While the Coal India IPO could make the government a fortune, it also wants PSU’s to create jobs. It plans to evaluate the investments of state-run companies based on the number of jobs they’ll generate. The proposal is part of the UPA’s upcoming national employment policy. Mint has learnt that the labour ministry will send a draft of the proposal to the union cabinet within a month.

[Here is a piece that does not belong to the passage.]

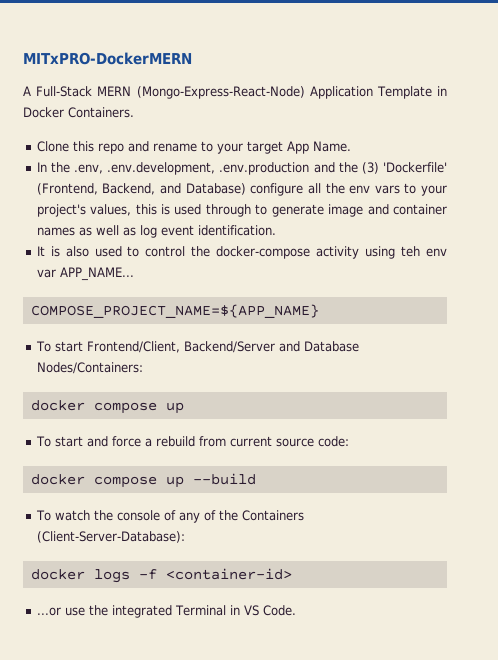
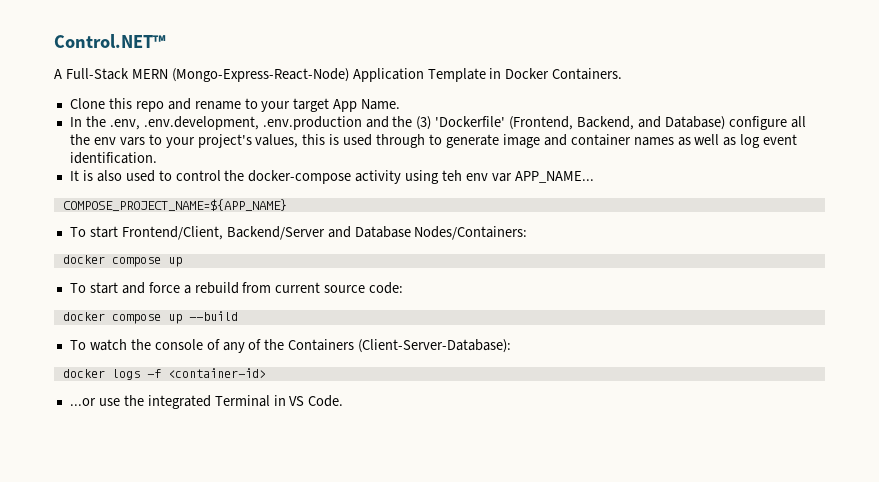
[23,52,192,65] MITxPRO-DockerMERN -> [54,34,166,48] Control.NET™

Several major companies and banks posted their second quarter numbers this week. Mortgage lender HDFC reported a 22% rise in net profit to a higher than expected Rs808 crore.

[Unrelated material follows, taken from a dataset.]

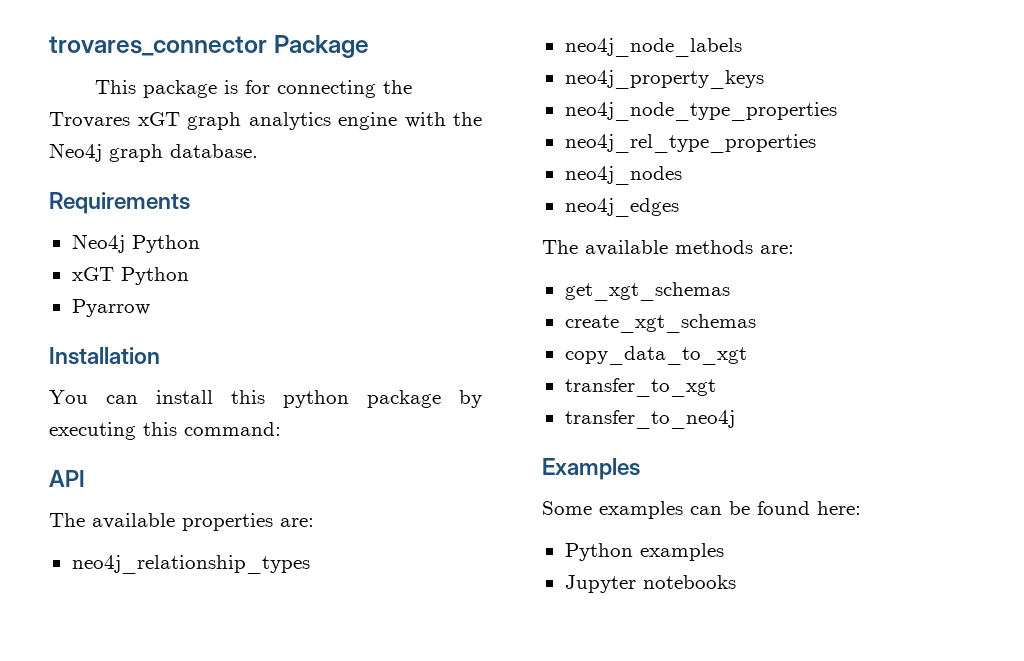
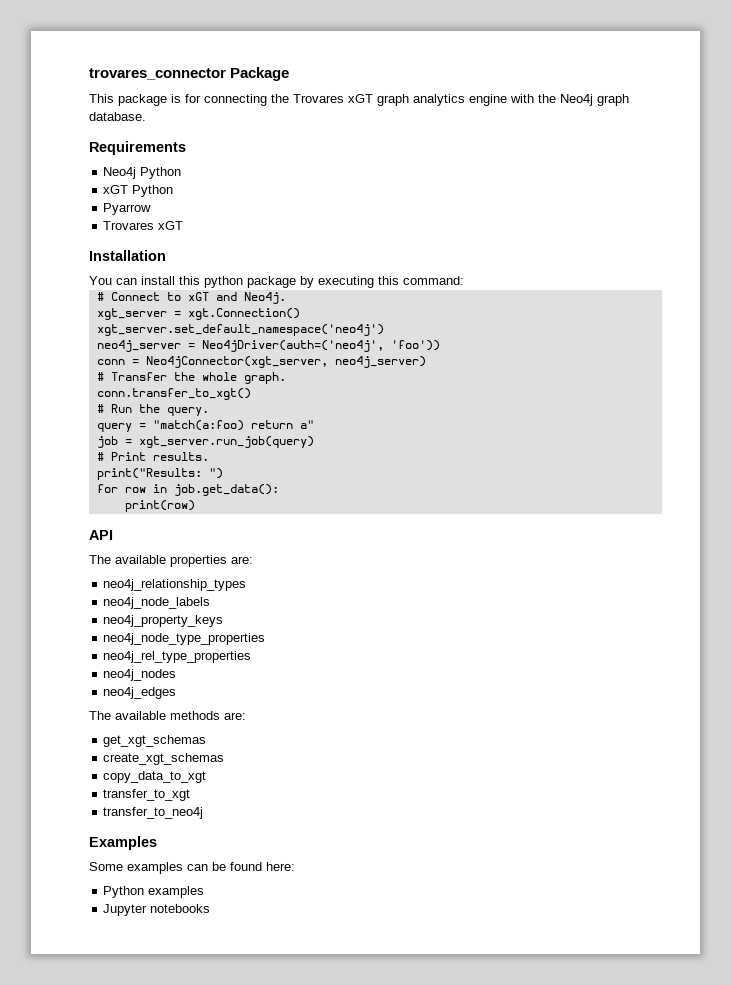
(150, 308) none -> [103,221,184,230] // Trovares xGT
(281, 429) none -> [96,292,286,304] [96,308,300,320] [96,324,384,336] [96,340,440,352] [96,356,426,368] [96,372,286,384] [96,388,251,400] [96,404,209,416] [96,420,314,432] [96,436,314,448] [96,452,209,461] [96,468,223,480] [96,484,279,496] [124,500,195,512] // # Connect to xGT and Neo4j. // xgt_server = xgt.Connection() // xgt_server.set_default_namespace('neo4j') // neo4j_server = Neo4jDriver(auth=('neo4j', 'foo')) // conn = Neo4jConnector(xgt_server, neo4j_server) // # Transfer the whole graph. // conn.transfer_to_xgt() // # Run the query. // query = "match(a:foo) return a" // job = xgt_server.run_job(query) // # Print results. // print("Results: ") // for row in job.get_data(): // print(row)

HDFC Bank, meanwhile, said its net profit climbed 33% to Rs912 crore. Its net interest income grew 29% to Rs2,526 crore.
Two other private lenders have also announced their results. Kotak Mahindra Bank posted a net profit rise of 21% to Rs364 crore. And Yes Bank’s net profit was up 58% to one Rs176 crore. Both banks also saw considerable increases in their net interest incomes, while their net interest margins fell slightly.
And it’s been a mixed week for the IT industry, with Wipro’s numbers not meeting expectations and TCS beating them. Net profit for TCS shot up 32% to reach Rs2,169 crore, while its revenue surged some 25% toRs9,286 crore.
Wipro meanwhile saw a 2.56% fall in its net profit to just under Rs1,285 crore. The company’s net sales for all businesses rose 6.83% to Rs 7,730 crore.
A new study in medical journal The Lancet claims 13 times more Indians die of malaria than previously thought. The report estimates the disease kills 205,000 people every year. The WHO puts the annual death rate from Malaria in India at 15,000. It has already disputed The Lancet study.